** I edit as I have found the problem, I wasn’t stating the “observed” variable in the likelihood (y), but it would still be nice to have some advice on how to improve sampling, as estimates are still slightly off. My apologies, I’ll try not to make a habit of asking for help before finding a solution. **
Hi all. I’m trying to implement a simple SIR model on PYMC, based on this Stan article: Bayesian workflow for disease transmission modeling in Stan
At the moment I’m trying to implement it using Sunode GitHub - pymc-devs/sunode: Solve ODEs fast, with support for PyMC
However, my current attempt completely fails, the model does not converge (ESSs are very low) even with 2000 tuning/samples and target_accept = 0.95, gives estimates of beta, gamma, R0, and recovery time that are quite slightly off.
I must be doing something wrong, as it takes more than 10 minutes to sample for just 14 timepoints (i.e. 14 days). (Especially as Sunode cannot use multicore for Windows).. I’m still unsure whether the model is optimal, but I failed to find any simple examples in PyMC v5 (rather than PyMC3). So, any help or advice will be greatly appreciated. Many thanks in advance.
# -*- coding: utf-8 -*-
import numpy as np
import pymc as pm
import pytensor.tensor as at
import pandas as pd
import sunode
import sunode.wrappers.as_pytensor
import arviz as az
#Data from a 14 days influenza outbreak in a British boarding school with 763 male students
df = pd.read_csv("influenza_england_1978_school.csv")
infected = df.in_bed #cases
n_days = len(infected)
Ntot = 763 #total number of students
times = np.arange(n_days)
t_0 = 0
#use Sunode ODE solver for SIR odes model, p=parameter, y=variable, t=the over variable
def SIR(t, y, p):
return {
#'N': y.N, #N is the number of succeptibles + infected + recovered (i.e. the whole population)
'S': -(p.beta * y.S * y.I) / Ntot, #ODE for succeptible
'I': ((p.beta * y.S * y.I) / Ntot) - p.gamma * y.I, #ODE for infected
'R': p.gamma * y.I, #ODE for recovered
}
with pm.Model() as mod:
beta = pm.TruncatedNormal("beta", 2, 1, lower=0) #average number of contact per person per time parameter
gamma = pm.TruncatedNormal("gamma", 0.4, 0.5, lower=0) #inverse of recovery time parameter
y_hat, _, problem, solver, _, _ = sunode.wrappers.as_pytensor.solve_ivp(
y0={
'S': (Ntot-1, ()), #starting point of I
'I': (1, ()), #starting point of S
'R': (0, ()), #starting point of R
#'N': (Ntot, ()), #starting point of N
},
params={
'beta': (beta, ()),
'gamma': (gamma, ()),
'extra': np.zeros(1),
},
rhs=SIR,
tvals=times,
t0=0,
)
succ_estim = pm.Deterministic('Se', y_hat['S'])
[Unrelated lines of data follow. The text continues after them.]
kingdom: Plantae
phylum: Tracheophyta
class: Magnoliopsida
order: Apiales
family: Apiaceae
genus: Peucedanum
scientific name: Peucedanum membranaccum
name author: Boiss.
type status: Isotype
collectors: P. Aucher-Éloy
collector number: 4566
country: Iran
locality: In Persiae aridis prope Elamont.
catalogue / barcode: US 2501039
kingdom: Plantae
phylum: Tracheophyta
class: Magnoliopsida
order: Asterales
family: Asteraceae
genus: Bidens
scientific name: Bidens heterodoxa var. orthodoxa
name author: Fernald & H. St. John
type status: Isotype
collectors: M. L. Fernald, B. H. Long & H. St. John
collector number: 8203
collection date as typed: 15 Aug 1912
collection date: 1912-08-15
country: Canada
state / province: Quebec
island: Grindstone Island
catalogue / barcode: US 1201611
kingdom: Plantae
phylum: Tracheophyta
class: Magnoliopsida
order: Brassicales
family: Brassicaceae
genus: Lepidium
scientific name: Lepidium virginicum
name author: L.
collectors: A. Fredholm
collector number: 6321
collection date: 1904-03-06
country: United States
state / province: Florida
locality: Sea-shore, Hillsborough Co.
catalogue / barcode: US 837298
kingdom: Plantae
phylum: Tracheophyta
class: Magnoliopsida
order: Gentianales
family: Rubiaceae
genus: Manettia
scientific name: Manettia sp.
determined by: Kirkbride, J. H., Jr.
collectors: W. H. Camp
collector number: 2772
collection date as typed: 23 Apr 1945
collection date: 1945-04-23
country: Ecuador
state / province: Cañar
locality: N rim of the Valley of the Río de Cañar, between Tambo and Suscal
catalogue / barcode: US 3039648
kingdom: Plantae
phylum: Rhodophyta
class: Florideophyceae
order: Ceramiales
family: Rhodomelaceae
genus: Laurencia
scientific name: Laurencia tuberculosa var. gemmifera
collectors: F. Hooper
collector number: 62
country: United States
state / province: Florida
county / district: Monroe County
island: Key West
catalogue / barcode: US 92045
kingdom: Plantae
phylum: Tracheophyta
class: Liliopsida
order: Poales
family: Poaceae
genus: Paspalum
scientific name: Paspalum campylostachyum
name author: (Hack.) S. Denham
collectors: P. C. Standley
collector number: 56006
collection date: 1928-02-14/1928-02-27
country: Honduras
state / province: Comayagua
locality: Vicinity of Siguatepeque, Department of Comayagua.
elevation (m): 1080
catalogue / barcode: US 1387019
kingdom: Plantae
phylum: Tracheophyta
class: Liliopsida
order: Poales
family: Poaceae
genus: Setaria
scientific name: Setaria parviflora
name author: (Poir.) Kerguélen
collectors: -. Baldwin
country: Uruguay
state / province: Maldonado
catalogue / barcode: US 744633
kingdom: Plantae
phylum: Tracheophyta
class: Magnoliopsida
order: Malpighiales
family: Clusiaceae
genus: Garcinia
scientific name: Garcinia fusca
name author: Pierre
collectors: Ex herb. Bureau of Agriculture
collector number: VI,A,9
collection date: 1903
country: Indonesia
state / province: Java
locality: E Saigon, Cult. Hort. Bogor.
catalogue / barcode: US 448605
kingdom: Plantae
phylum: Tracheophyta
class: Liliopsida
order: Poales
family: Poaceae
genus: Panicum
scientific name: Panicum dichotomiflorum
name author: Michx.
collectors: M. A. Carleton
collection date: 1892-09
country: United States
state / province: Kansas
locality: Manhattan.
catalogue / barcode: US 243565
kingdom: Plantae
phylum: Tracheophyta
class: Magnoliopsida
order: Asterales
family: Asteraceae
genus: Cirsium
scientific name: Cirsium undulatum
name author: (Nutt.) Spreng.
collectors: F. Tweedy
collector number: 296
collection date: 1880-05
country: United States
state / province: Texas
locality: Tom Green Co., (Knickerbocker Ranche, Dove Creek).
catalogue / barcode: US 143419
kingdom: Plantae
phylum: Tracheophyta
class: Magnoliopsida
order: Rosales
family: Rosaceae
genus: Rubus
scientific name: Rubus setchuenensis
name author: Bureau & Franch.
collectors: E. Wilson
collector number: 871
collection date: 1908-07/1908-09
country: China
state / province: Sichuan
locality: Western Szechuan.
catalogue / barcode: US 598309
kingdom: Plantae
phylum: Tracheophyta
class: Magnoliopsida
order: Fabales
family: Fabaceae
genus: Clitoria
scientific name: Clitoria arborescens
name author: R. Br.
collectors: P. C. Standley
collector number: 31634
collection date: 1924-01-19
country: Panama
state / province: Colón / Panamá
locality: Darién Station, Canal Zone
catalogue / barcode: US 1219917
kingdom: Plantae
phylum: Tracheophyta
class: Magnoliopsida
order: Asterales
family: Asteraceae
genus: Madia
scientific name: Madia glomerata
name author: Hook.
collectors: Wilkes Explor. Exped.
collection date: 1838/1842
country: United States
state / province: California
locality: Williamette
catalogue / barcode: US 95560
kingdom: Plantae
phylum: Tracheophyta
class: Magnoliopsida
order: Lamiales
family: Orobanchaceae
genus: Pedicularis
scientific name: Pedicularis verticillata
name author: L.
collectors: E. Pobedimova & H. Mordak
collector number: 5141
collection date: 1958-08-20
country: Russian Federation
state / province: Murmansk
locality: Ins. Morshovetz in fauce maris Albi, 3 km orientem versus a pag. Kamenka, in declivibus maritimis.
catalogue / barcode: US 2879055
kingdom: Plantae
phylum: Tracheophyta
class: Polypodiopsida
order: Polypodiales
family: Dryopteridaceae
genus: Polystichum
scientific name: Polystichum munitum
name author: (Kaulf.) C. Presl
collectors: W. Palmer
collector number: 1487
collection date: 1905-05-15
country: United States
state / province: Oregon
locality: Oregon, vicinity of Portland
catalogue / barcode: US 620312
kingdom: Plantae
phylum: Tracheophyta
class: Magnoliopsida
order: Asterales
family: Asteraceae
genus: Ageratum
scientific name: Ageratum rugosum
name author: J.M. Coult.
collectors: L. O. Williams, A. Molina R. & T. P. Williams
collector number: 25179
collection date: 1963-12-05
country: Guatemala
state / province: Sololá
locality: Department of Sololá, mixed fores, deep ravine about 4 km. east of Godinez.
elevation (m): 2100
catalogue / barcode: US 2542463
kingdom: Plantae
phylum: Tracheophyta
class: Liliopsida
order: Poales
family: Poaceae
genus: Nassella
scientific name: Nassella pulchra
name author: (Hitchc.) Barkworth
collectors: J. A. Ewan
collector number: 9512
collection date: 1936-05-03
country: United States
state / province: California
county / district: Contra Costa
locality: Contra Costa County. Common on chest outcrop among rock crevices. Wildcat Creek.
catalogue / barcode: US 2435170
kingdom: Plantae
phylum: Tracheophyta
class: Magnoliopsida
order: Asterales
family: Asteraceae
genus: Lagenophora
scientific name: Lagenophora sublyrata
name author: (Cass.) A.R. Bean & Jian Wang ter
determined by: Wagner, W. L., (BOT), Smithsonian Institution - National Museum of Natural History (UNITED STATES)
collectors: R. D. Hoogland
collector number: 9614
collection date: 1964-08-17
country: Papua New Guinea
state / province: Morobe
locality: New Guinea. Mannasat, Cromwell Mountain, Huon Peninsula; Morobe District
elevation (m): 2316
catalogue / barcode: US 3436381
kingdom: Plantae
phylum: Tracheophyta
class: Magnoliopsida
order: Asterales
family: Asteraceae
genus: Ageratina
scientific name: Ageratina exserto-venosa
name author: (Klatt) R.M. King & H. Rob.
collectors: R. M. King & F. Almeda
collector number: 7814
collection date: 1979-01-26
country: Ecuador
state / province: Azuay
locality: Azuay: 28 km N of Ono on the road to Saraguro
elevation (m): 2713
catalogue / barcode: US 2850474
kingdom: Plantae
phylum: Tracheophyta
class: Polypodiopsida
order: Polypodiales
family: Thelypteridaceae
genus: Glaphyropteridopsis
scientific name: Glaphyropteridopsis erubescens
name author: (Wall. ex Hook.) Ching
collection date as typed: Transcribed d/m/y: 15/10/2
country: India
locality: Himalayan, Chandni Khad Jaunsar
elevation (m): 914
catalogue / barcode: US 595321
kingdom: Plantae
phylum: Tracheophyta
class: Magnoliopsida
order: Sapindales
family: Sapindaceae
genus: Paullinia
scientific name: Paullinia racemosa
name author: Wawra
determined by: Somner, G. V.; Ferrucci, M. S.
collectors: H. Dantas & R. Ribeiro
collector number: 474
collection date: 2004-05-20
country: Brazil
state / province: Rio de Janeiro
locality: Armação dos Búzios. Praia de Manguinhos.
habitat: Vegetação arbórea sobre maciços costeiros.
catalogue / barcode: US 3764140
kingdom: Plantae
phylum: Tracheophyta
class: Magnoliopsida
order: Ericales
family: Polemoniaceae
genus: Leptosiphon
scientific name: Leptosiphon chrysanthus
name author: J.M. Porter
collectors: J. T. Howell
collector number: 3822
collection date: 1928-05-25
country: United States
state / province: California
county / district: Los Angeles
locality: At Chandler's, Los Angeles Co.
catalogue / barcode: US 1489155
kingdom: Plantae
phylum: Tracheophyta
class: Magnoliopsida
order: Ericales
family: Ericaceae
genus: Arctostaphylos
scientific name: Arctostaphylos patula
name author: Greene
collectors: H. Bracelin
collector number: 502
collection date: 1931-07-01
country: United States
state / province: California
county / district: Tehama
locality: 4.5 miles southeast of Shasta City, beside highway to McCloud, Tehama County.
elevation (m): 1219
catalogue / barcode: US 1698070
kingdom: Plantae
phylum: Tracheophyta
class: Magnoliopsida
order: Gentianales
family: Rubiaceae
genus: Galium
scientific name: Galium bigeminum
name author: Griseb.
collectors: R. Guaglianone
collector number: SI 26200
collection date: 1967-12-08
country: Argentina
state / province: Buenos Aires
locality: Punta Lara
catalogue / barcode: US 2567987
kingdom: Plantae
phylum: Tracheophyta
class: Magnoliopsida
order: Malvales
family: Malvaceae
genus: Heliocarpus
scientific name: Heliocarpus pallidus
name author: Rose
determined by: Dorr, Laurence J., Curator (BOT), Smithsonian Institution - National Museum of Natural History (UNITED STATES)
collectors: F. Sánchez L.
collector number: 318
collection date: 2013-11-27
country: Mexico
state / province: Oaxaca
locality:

infec_estim = pm.Deterministic('Ie', y_hat['I'])
recov_estim = pm.Deterministic('Re', y_hat['R'])
R0 = pm.Deterministic("R0", beta/gamma)
recovery_time = pm.Deterministic("recovery time", 1/gamma)
phi_inv = pm.Exponential("phi_inv", 1)
y = pm.NegativeBinomial("y", mu=infec_estim, alpha=phi_inv, observed=infected)
with mod:
idata = pm.sample(tune=2000, draws=2000, chains=4, cores=1, target_accept=0.95)
summ = az.summary(idata, var_names=['beta', 'gamma', 'R0', 'recovery time'])
summ
#pos = idata.stack(sample = ['chain', 'draw']).posterior
Auto-assigning NUTS sampler...
Initializing NUTS using jitter+adapt_diag...
Sequential sampling (4 chains in 1 job)
NUTS: [beta, gamma, phi_inv]
|█████████████| 100.00% [4000/4000 01:57<00:00 Sampling chain 3, 0 divergences]Sampling 4 chains for 2_000 tune and 2_000 draw iterations (8_000 + 8_000 draws total) took 418 seconds.
Out[1]:
mean sd hdi_3% ... ess_bulk ess_tail r_hat
beta 2.098 0.131 1.873 ... 4676.0 3123.0 1.0
gamma 0.510 0.061 0.391 ... 4667.0 4226.0 1.0
R0 4.187 0.662 3.117 ... 4308.0 3403.0 1.0
recovery time 1.990 0.245 1.562 ... 4667.0 4226.0 1.0
[4 rows x 9 columns]
[CVODEA ERROR] CVodeF
At t = 0.101077, mxstep steps taken before reaching tout.
[CVODEA ERROR] CVodeF
At t = 0.101077, mxstep steps taken before reaching tout.
type or paste code here
PS: I also don’t quite understand the errors given by Sunode. Any info would be great, many thanks again.